Give the properties table below. A992 Steel 7178 T76 Aluminum Yield Strength 50 ksi 73 ksi Ultimate strength 75 ksi 85 ksi Modulus of Elasticity 29,000 ksi 10,500 ksi Assume you are designing a rectangular member with a specific allowed height. For a design where deflection criterion controls which material would require a larger cross section? 6. Give the For a design where tension stress controls, which material requires the larger cross section?

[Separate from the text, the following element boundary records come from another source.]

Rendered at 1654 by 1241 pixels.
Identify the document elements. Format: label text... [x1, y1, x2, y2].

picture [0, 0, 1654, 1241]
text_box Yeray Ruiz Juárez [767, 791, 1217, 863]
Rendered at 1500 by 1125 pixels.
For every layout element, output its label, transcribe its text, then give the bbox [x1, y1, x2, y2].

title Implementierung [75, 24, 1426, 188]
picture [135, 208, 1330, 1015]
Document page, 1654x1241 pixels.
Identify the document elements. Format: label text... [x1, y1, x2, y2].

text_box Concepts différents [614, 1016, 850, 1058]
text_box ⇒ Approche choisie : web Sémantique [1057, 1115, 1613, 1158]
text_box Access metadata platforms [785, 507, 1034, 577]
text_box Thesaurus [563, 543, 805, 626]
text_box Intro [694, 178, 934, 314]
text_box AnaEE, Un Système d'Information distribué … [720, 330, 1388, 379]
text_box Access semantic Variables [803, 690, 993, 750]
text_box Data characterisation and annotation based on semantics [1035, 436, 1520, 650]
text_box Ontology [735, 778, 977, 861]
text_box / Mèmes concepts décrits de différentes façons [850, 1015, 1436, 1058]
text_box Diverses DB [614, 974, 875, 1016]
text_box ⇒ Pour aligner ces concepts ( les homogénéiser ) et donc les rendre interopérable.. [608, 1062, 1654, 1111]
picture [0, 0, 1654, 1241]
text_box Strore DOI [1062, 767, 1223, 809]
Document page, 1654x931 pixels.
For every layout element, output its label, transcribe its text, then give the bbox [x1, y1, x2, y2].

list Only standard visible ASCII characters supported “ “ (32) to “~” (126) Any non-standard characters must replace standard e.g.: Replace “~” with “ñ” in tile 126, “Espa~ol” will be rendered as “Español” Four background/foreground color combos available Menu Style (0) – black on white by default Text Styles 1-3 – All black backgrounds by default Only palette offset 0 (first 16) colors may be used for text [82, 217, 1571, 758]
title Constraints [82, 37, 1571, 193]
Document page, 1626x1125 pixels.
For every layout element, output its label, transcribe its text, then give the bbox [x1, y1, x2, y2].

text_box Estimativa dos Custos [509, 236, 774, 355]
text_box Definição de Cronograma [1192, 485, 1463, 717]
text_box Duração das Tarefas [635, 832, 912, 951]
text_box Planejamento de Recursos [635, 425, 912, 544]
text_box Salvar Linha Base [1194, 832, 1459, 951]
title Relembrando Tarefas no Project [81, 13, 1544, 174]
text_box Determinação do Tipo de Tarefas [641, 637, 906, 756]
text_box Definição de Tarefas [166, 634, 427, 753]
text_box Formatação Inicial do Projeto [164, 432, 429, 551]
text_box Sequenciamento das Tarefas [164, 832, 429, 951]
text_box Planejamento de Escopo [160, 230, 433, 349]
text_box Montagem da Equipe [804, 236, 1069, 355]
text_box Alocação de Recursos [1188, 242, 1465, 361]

The Correct Answer and Explanation is :
When designing a rectangular member with a specific allowed height, the choice between A992 steel and 7178-T76 aluminum depends on whether the design is governed by deflection criteria or tensile stress criteria.
Deflection Criterion:
Deflection in a beam is influenced by its material’s modulus of elasticity (E). A higher modulus indicates a stiffer material that will deflect less under a given load. The flexural rigidity of a beam is given by the product EI, where I is the moment of inertia of the cross-sectional area. For a rectangular cross-section with a fixed height (h), I is proportional to the width (b) and the cube of the height (I = b*h³/12). Since h is constant, I is directly proportional to b. Therefore, to achieve the same deflection, the required width b is inversely proportional to E.
Given:
- A992 Steel: E = 29,000 ksi
- 7178-T76 Aluminum: E = 10,500 ksi
The ratio of the moduli is:
[
\frac{E_{\text{Steel}}}{E_{\text{Aluminum}}} = \frac{29,000}{10,500} \approx 2.76
]
This means steel is approximately 2.76 times stiffer than aluminum. To achieve the same deflection, the aluminum member would need to have a cross-sectional area about 2.76 times larger than that of the steel member. Therefore, under deflection-controlled design, 7178-T76 aluminum would require a larger cross-section compared to A992 steel.
Tension Stress Criterion:
When tensile stress is the controlling factor, the design must ensure that the material’s yield strength is not exceeded. The required cross-sectional area (A) is determined by the applied force (F) divided by the material’s yield strength (σ_y):
[
A = \frac{F}{\sigma_y}
]
Given:
- A992 Steel: σ_y = 50 ksi
- 7178-T76 Aluminum: σ_y = 73 ksi
The ratio of the yield strengths is:
[
\frac{\sigma_{y,\text{Aluminum}}}{\sigma_{y,\text{Steel}}} = \frac{73}{50} = 1.46
]
This indicates that 7178-T76 aluminum has a 46% higher yield strength than A992 steel. Consequently, for the same applied tensile force, the aluminum member can have a smaller cross-sectional area compared to the steel member. Therefore, under tension stress-controlled design, A992 steel would require a larger cross-section than 7178-T76 aluminum.
Conclusion:
In summary, if deflection criteria control the design, 7178-T76 aluminum would necessitate a larger cross-sectional area due to its lower modulus of elasticity. Conversely, if tensile stress criteria control the design, A992 steel would require a larger cross-sectional area because of its lower yield strength compared to 7178-T76 aluminum.